Am Nordufer des Maschsees protestierten knapp 20 AktivistInnen gegen die Rüstungsindustrie: „Das Rheinmetall-Werk bei Celle produziert trotz Pandemie weiter munter Rüstungsgüter. Gleichzeitig fehlt es überall an Schutzartikeln gegen den Virus. Das ist untragbar“, konstatierte eine der Organisatorinnen des dortigen Protestes.

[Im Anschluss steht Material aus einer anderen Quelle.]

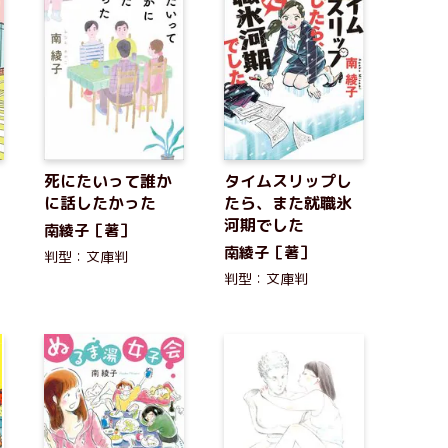
死にたいって誰か
タイムスリップし
に話したかった
たら、また就職氷
河期でした
南綾子［著］
南綾子［著］
判型：文庫判
判型：文庫判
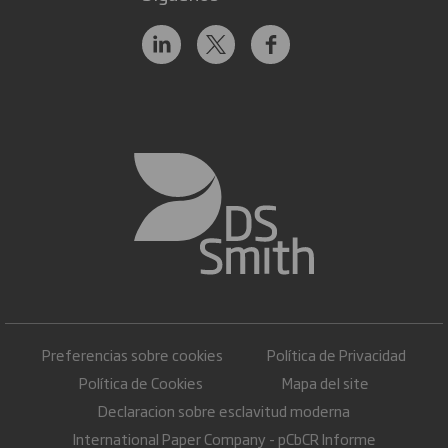
Preferencias sobre cookies
Política de Privacidad
Política de Cookies
Mapa del site
Declaracion sobre esclavitud moderna
International Paper Company - pCbCR Informe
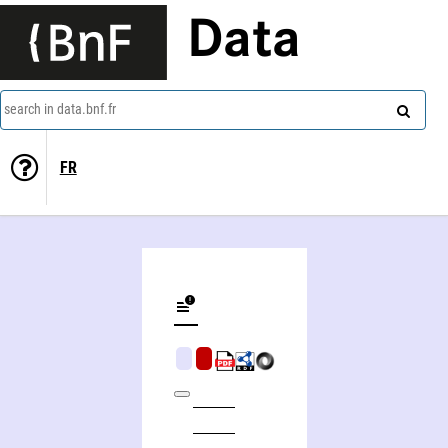
Data
search in data.bnf.fr
FR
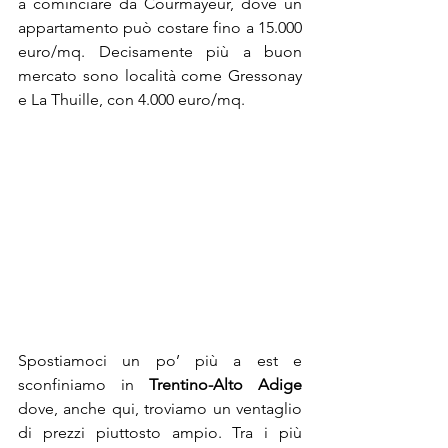
a cominciare da Courmayeur, dove un 
appartamento può costare fino a 15.000 
euro/mq. Decisamente più a buon 
mercato sono località come Gressonay 
e La Thuille, con 4.000 euro/mq.
Spostiamoci un po’ più a est e 
sconfiniamo in 
Trentino-Alto Adige
dove, anche qui, troviamo un ventaglio 
di prezzi piuttosto ampio. Tra i più 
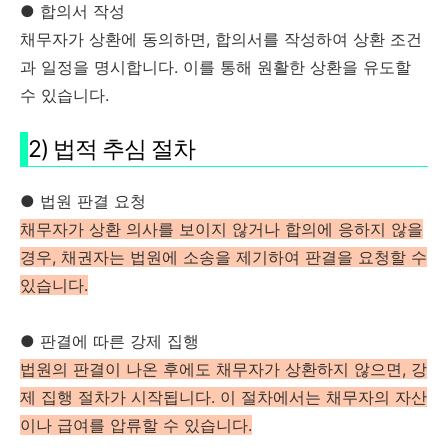
● 합의서 작성
채무자가 상환에 동의하면, 합의서를 작성하여 상환 조건
과 일정을 명시합니다. 이를 통해 원활한 상환을 유도할
수 있습니다.
2) 법적 추심 절차
● 법원 판결 요청
채무자가 상환 의사를 보이지 않거나 합의에 응하지 않을
경우, 채권자는 법원에 소송을 제기하여 판결을 요청할 수
있습니다.
● 판결에 따른 강제 집행
법원의 판결이 나온 후에도 채무자가 상환하지 않으면, 강
제 집행 절차가 시작됩니다. 이 절차에서는 채무자의 자산
이나 급여를 압류할 수 있습니다​.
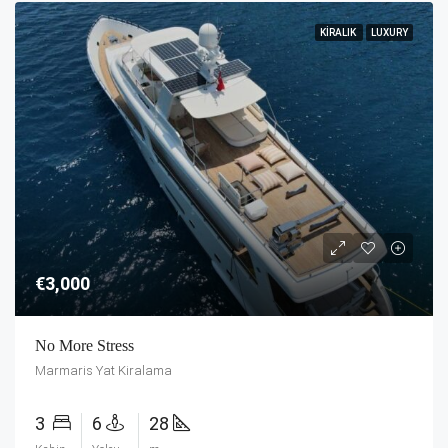
KIRALIK
LUXURY
€3,000
No More Stress
Marmaris Yat Kiralama
3
6
28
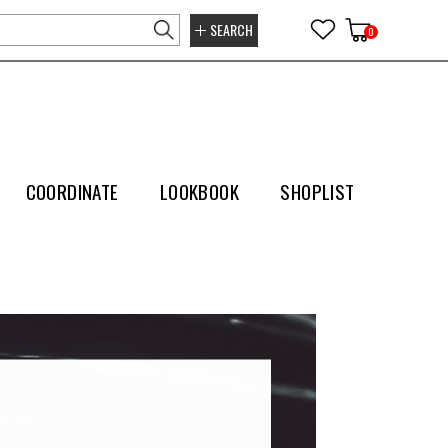
SEARCH
0
COORDINATE
LOOKBOOK
SHOPLIST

In Siegen nahmen rund 50 Menschen an einer Kundgebung anlässlich des 1. Mai teil. „Dass wir sogar das Recht auf diese minimierte Kundgebung erst gerichtlich erkämpfen mussten, zeigt, dass die politische Gefahr mindestens so real ist, wie die gesundheitliche. Und dass die Kreispolizeibehörde uns die Benutzung von Masken untersagt, zeigt, dass für das kapitalistische System eine Bürgerschaft, die geschlossen für ihre Rechte demonstriert, gefährlicher ist als jedes Virus“, kritisierte ein Redner dort. Auch in einer Reihe von anderen Städten fanden Proteste statt.